In severe cases, however, the demodicosis spreads more and more. It becomes a severe inflammation of the skin that often becomes infected and then causes severe itching and pain in the affected dog. Without proper treatment, demodicosis can lead to the death of the dog. To diagnose this mite disease, the veterinarian must also make a deep “skin scrape”. In addition, he has to look for the cause of the underlying immune deficiency.
A special anti-parasitic agent is used for treatment. In addition, comorbidities, such as infections, and the cause of the immune deficiency must be treated.
Shortly after birth, Demodex mites can be transmitted from the bitch to the puppies. However, only immune-weakened animals get sick. © grafikplusfoto – stock.adobe.com
As their name suggests, the fur mites (Cheyletiella) do not live in the skin, but in the fur of the dog. They can sometimes be seen as wandering white dots on dark fur. The fur mites often only cause increased dandruff. But they can also trigger severe skin inflammation with crust formation and excruciating itching. If fur mites are suspected, the vet examines the dog’s hair and scales under a microscope.

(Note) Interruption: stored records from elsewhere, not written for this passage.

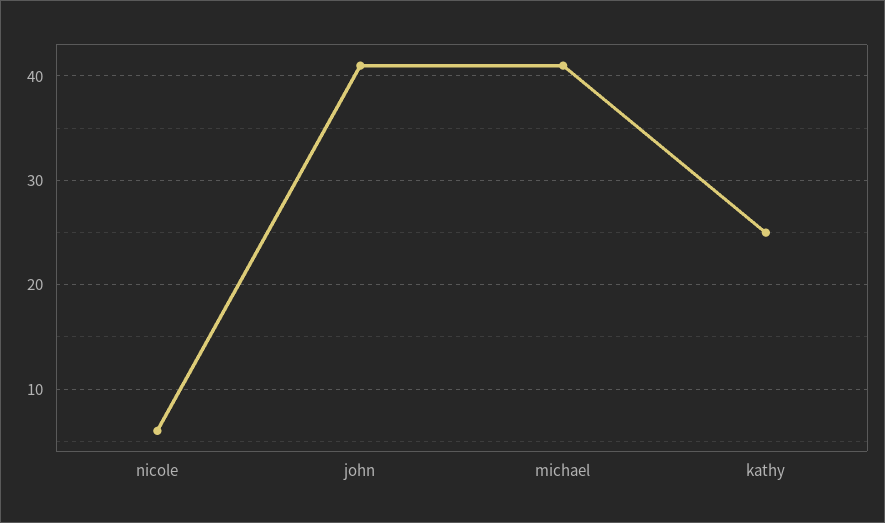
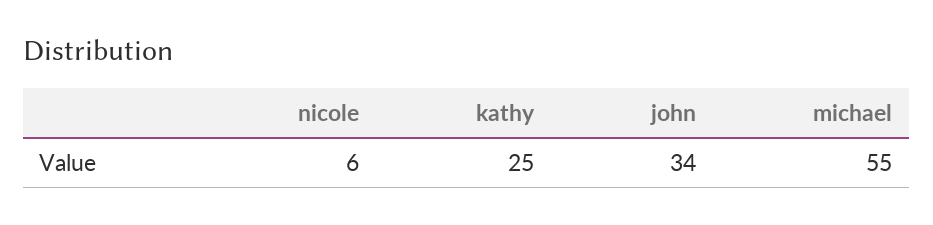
  {
    "nicole": 6,
-   "john": 41,
+   "john": 34,
-   "michael": 41,
+   "michael": 55,
    "kathy": 25
  }

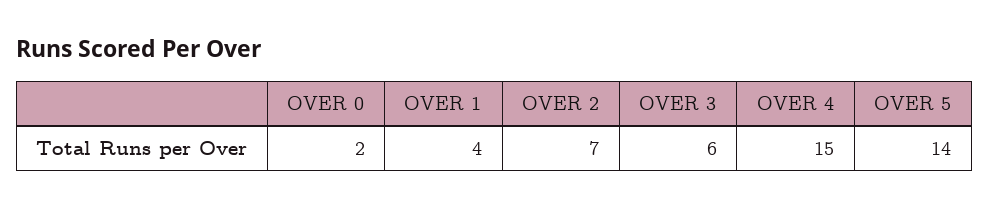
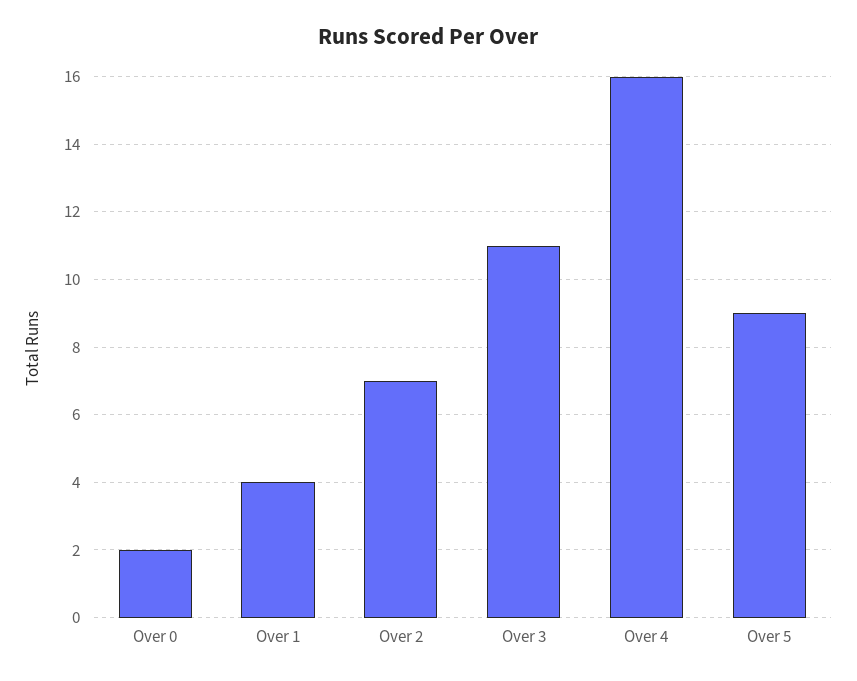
  {
    "OVER 0": 2,
    "OVER 1": 4,
    "OVER 2": 7,
-   "OVER 3": 6,
+   "OVER 3": 11,
-   "OVER 4": 15,
+   "OVER 4": 16,
-   "OVER 5": 14
+   "OVER 5": 9
  }

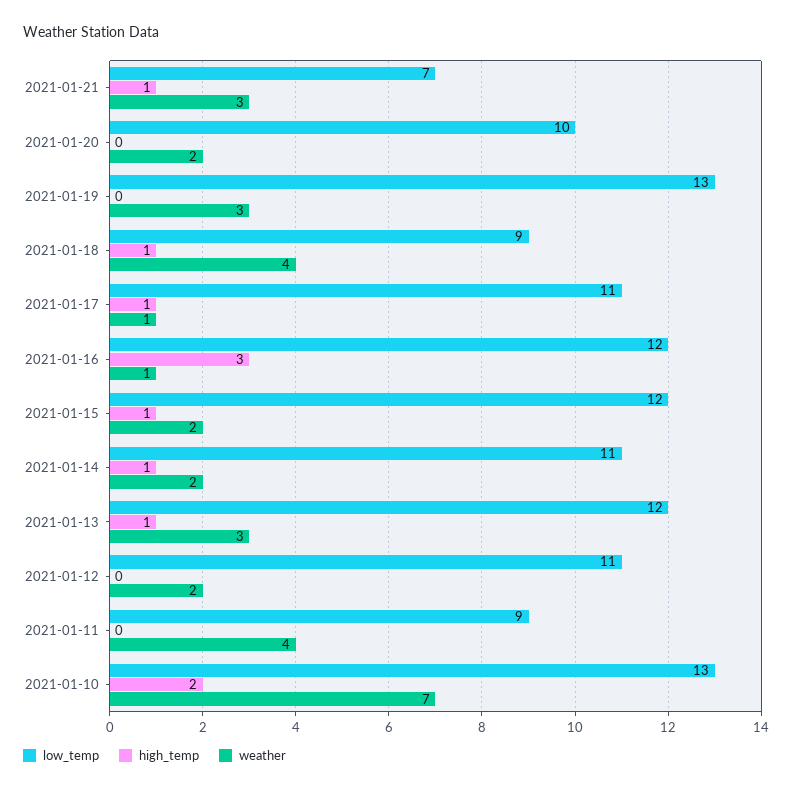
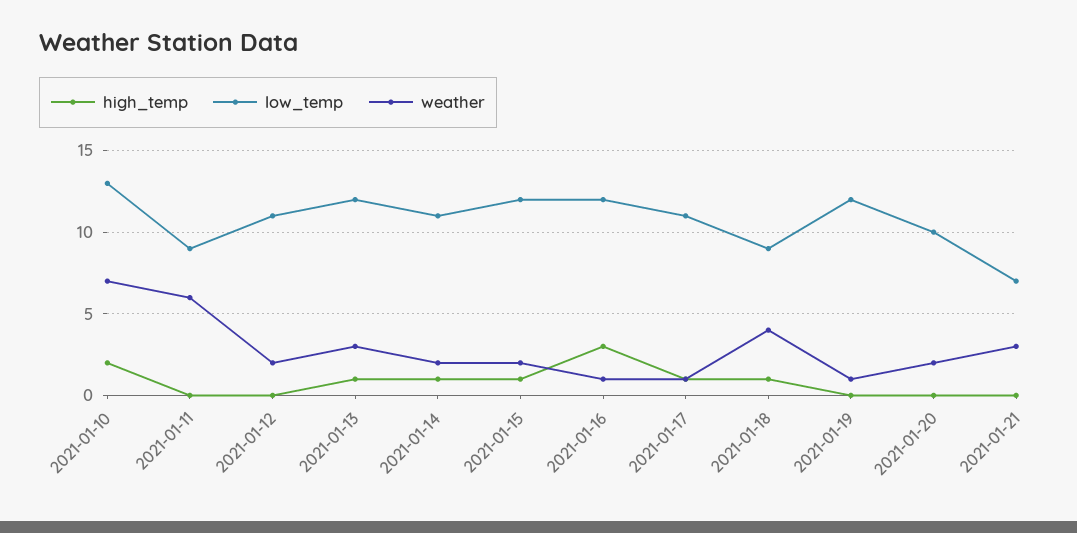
  {
    "low_temp": {
      "2021-01-21": 7,
      "2021-01-20": 10,
-     "2021-01-19": 13,
+     "2021-01-19": 12,
      "2021-01-18": 9,
      "2021-01-17": 11,
      "2021-01-16": 12,
      "2021-01-15": 12,
      "2021-01-14": 11,
      "2021-01-13": 12,
      "2021-01-12": 11,
      "2021-01-11": 9,
      "2021-01-10": 13
    },
    "high_temp": {
-     "2021-01-21": 1,
+     "2021-01-21": 0,
      "2021-01-20": 0,
      "2021-01-19": 0,
      "2021-01-18": 1,
      "2021-01-17": 1,
      "2021-01-16": 3,
      "2021-01-15": 1,
      "2021-01-14": 1,
      "2021-01-13": 1,
      "2021-01-12": 0,
      "2021-01-11": 0,
      "2021-01-10": 2
    },
    "weather": {
      "2021-01-21": 3,
      "2021-01-20": 2,
-     "2021-01-19": 3,
+     "2021-01-19": 1,
      "2021-01-18": 4,
      "2021-01-17": 1,
      "2021-01-16": 1,
      "2021-01-15": 2,
      "2021-01-14": 2,
      "2021-01-13": 3,
      "2021-01-12": 2,
-     "2021-01-11": 4,
+     "2021-01-11": 6,
      "2021-01-10": 7
    }
  }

Here, too, antiparasitics are used for therapy and the skin is treated according to its condition. Fur mites can also cause itching in humans, but usually do not stay long on the hairless host.

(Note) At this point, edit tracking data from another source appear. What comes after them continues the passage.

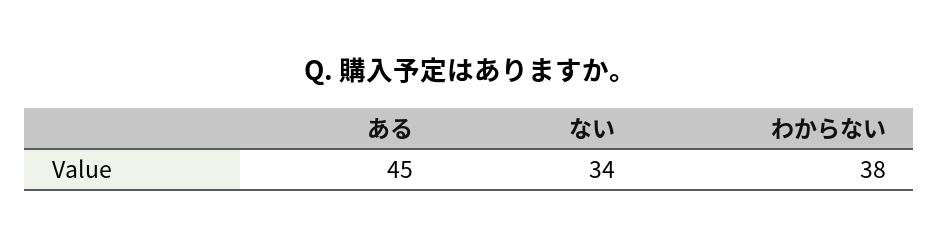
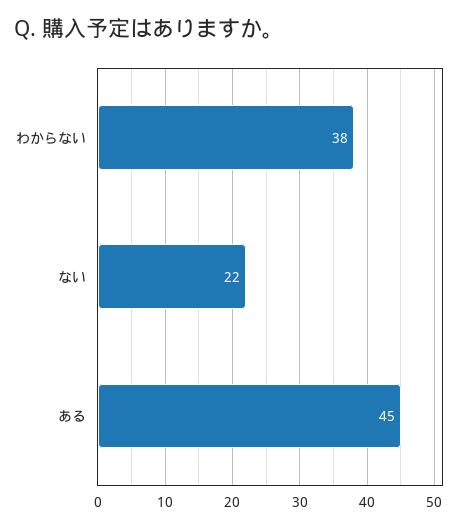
  {
    "ある": 45,
-   "ない": 34,
+   "ない": 22,
    "わからない": 38
  }

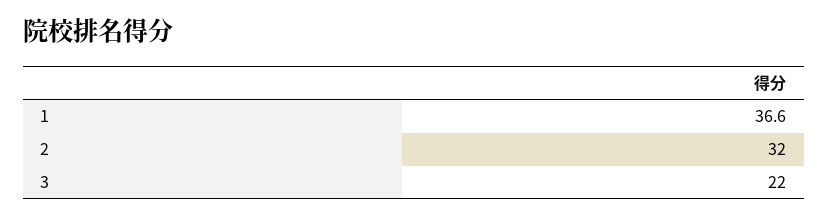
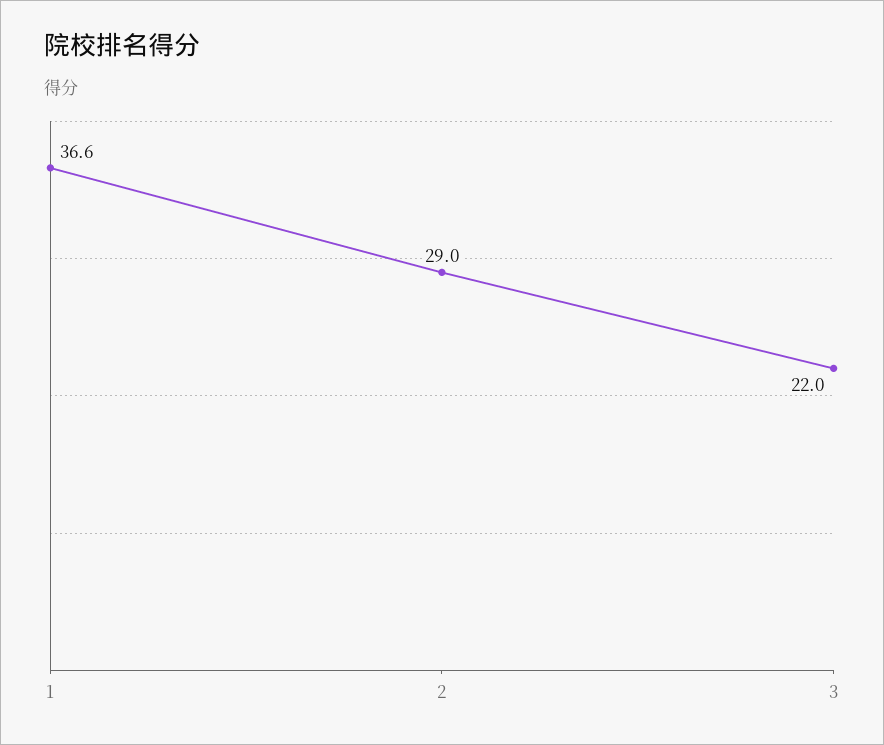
  {
    "1": 36.6,
-   "2": 32,
+   "2": 29,
    "3": 22
  }

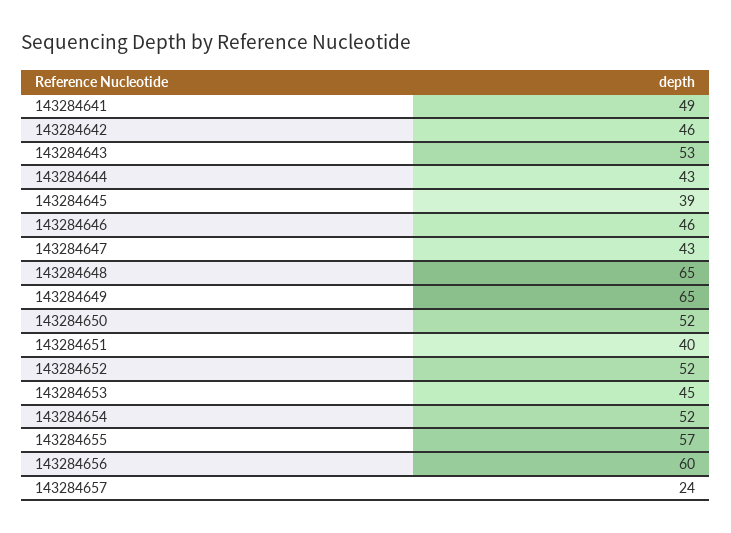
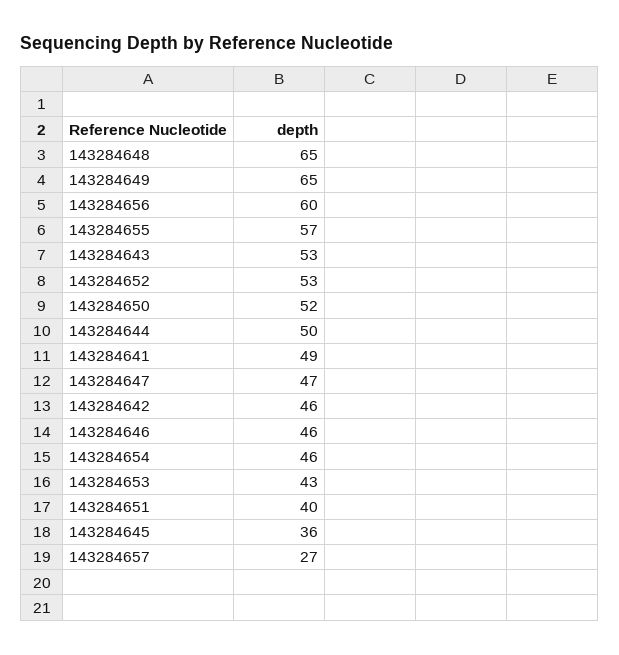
  {
    "143284641": 49,
    "143284642": 46,
    "143284643": 53,
-   "143284644": 43,
+   "143284644": 50,
-   "143284645": 39,
+   "143284645": 36,
    "143284646": 46,
-   "143284647": 43,
+   "143284647": 47,
    "143284648": 65,
    "143284649": 65,
    "143284650": 52,
    "143284651": 40,
-   "143284652": 52,
+   "143284652": 53,
-   "143284653": 45,
+   "143284653": 43,
-   "143284654": 52,
+   "143284654": 46,
    "143284655": 57,
    "143284656": 60,
-   "143284657": 24
+   "143284657": 27
  }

Ear mites (Otodectes) feel comfortable in the dog’s ear canal. They cause a very itchy inflammation there. Affected dogs often shake their heads and scratch their ears. Coffee grounds-like deposits and crumbs can be seen in the ear canal and auricle. The veterinarian can use an otoscope to see the parasites in the dog’s ear canal. In the practice, the veterinarian clears out the affected ear canal. He then checks whether the eardrum is intact. Then the dog is given an anti-parasitic agent against mites. To treat inflammation of the ear canal at home, there are cleaning solutions, ear drops and / or ointments, depending on the case. It is important that cotton swabs are never used when treating or cleaning dogs’ ears because the risk of injury is very high. It is best to have the use of the medication on and in the dog’s ears shown in detail in the veterinary practice.
Ear mite infestation can also be recognized by the coffee grounds-like crumbs and deposits in and around the ear. © Viktoria – stock.adobe.com
Autumn grass mites (Neotrombidula autumnalis) are actually plant mites. They pierce the plants and feed on their sap. They only need animal protein for a few days during their larval period in order to develop into adult mites. The larvae wait for their animal hosts on low plants, especially in early and late summer. When a dog passes by, the rust-red larvae usually migrate to the dog as a small pack and prefer to suckle between the paws. After a few days they fall off on their own. Currently, no drug specifically against the autumn grass mite is approved, but some preparations against ticks and other mites are also effective against the autumn grass mite. If the dog is very itchy, medication from the vet can help.
Some preparations for dogs against ticks and fleas from the vet also protect against mite infestation, but not against every species. It is best to seek individual advice. If the dog is already infected, the area must be vacuumed thoroughly and textiles and accessories washed. Otherwise the dog can get infected again and again with the mites that it has brought into the apartment itself. The cleaning of the environment also serves to protect people and other animals in the household.